In addition to being a wearable emoji-sender, heartbeat-sharer, and payment system, the Apple Watch will also be a fitness tracker. And although the watch won’t be available until early 2015, Apple provided a few details on how the wearable will track activity. The watch has its own accelerometer and heart-rate monitor, but it needs to be paired with an iPhone to track your distance traveled via GPS or Wi-Fi.
These features are of note because they add a new set of functions to Apple’s hardware stable, and they directly compete with offerings from long-time hardware partners who already make fitness tracking wearables like Jawbone, Fitbit and Garmin.

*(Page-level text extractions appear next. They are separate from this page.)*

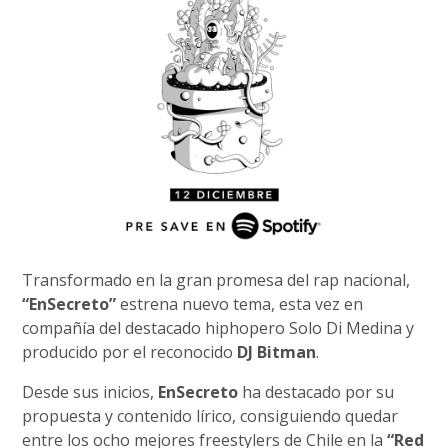
Transformado en la gran promesa del rap nacional,
“EnSecreto”
estrena nuevo tema, esta vez en
compañía del destacado hiphopero Solo Di Medina y
producido por el reconocido
DJ Bitman
.
Desde sus inicios,
EnSecreto
ha destacado por su
propuesta y contenido lírico, consiguiendo quedar
entre los ocho mejores freestylers de Chile en la
“Red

The Apple Watch has some standard features familiar to the fitness crowd. Its built-in Activity app has three modes, all of which display goals in a ring-shaped interface. In the “Move” display, it shows you how much you’ve been in motion during the day, gives you a running countdown to your 30-minute goal, and shows how many calories you’ve burned. The “Stand” display reminds you to stop sitting for at least a minute every 12 hours (see the photo above), and the “Exercise” ring will gauge harder-core activities like running.
There’s also a separate Workout app that can break your activities into more-specific groups, such as Running, Cycling, or Cross Training. All your stats and workout history are stored in a Fitness app, which gives you a dashboard of your workout sessions. You can share your workout stats with third-party apps via the watch’s Health app, too.
Even though all of that is standard-issue stuff for a fitness tracker, Apple’s HealthKit initiative is likely to play a major part in making all that workout data usable by other apps on your iPhone, iPad, or Apple Watch. The software package for developers will likely speed the growth of the ecosystem of apps built for the watch—though Apple has been largely silent on details about how or when those third-party apps will make their way onto its Watch.